Gli scienziati, coordinati dal dottor Jeremy Goldbogen, biologo marino dell'ateneo di Pacific Grove, per riuscire nell'impresa hanno messo a punto un dispositivo con sensori da agganciare vicino alla pinna pettorale sinistra dell'animale. Non sapevano se avrebbe funzionato correttamente fin quando non sono riusciti ad applicarlo, attraverso una procedura del tutto innocua per il cetaceo (è stato portato in posizione con una lunga asta e agganciato alla pelle della balene grazie a quattro ventose).

Dopo aver recuperato il dispositivo, che si è sganciato autonomamente dopo un certo periodo, lo studioso Paul Ponganis ha analizzato accuratamente i segnali captati fin quando non è riuscito a isolare quelli provenienti dal cuore della balena.
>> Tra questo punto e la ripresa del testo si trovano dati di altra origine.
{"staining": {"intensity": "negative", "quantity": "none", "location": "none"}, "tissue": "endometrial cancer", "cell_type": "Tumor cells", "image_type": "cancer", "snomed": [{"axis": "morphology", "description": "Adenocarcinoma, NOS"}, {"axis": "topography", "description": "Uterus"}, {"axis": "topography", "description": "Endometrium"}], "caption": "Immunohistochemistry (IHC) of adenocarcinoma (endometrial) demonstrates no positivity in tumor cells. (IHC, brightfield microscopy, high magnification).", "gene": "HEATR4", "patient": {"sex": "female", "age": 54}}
Come indicato, la frequenza cardiaca del cetaceo ha iniziato a rallentare al momento dell'immersione, raggiungendo un minimo medio di 4-8 battiti al minuto e un minimo massimo di soli 2 battiti al minuto. Quando la balena è riemersa è stata rilevata una frequenza cardiaca in un intervallo compreso tra i 25 e i 37 battiti al minuto.

La frequenza cardiaca della balenottera azzurra. Credit: Alex Boersma
in foto: La frequenza cardiaca della balenottera azzurra. Credit: Alex Boersma

Per fare un paragone, quella di un essere umano è normalmente compresa tra i 60 e i 100 battiti al minuto, con picchi che possono arrivare a 170/200 battiti al minuto per atleti e piloti di Formula 1/MotoGP. Piccoli mammiferi come i toporagni possono invece arrivare a mille battiti al minuto. Ne consegue che, dal punto di vista biologico, per dimensioni maggiori è più vantaggioso avere una frequenza cardiaca più bassa.

Balenottera azzurra alle Azzorre. Credit: Andrea Centini
in foto: Balenottera azzurra alle Azzorre. Credit: Andrea Centini

Per quanto concerne la balenottera azzurra, la frequenza minima rilevata è stata del 30-50 percento più bassa rispetto al dato atteso. Secondo gli autori dello studio, sulla Terra non è esistito un animale più grande della balenottera azzurra (che può superare i 30 metri di lunghezza per 200 tonnellate di peso) perché il fabbisogno energetico di un corpo più grande sarebbe superiore a quello che un cuore riesce a sostenere. In altri termini, più grandi di così non si può, e infatti nemmeno i dinosauri superavano nella “taglia” le maestose balenottere azzurre. Per sostenere due soli battiti cardiaci al minuto, suggeriscono i biologi marini, probabilmente la balenottera azzurra possiede un arco aortico elastico, che si contrae lentamente dopo il battito per mantenere costante il flusso sanguigno all'interno dell'enorme organismo. I dettagli dell'affascinante ricerca sono stati pubblicati sulla rivista scientifica PNAS.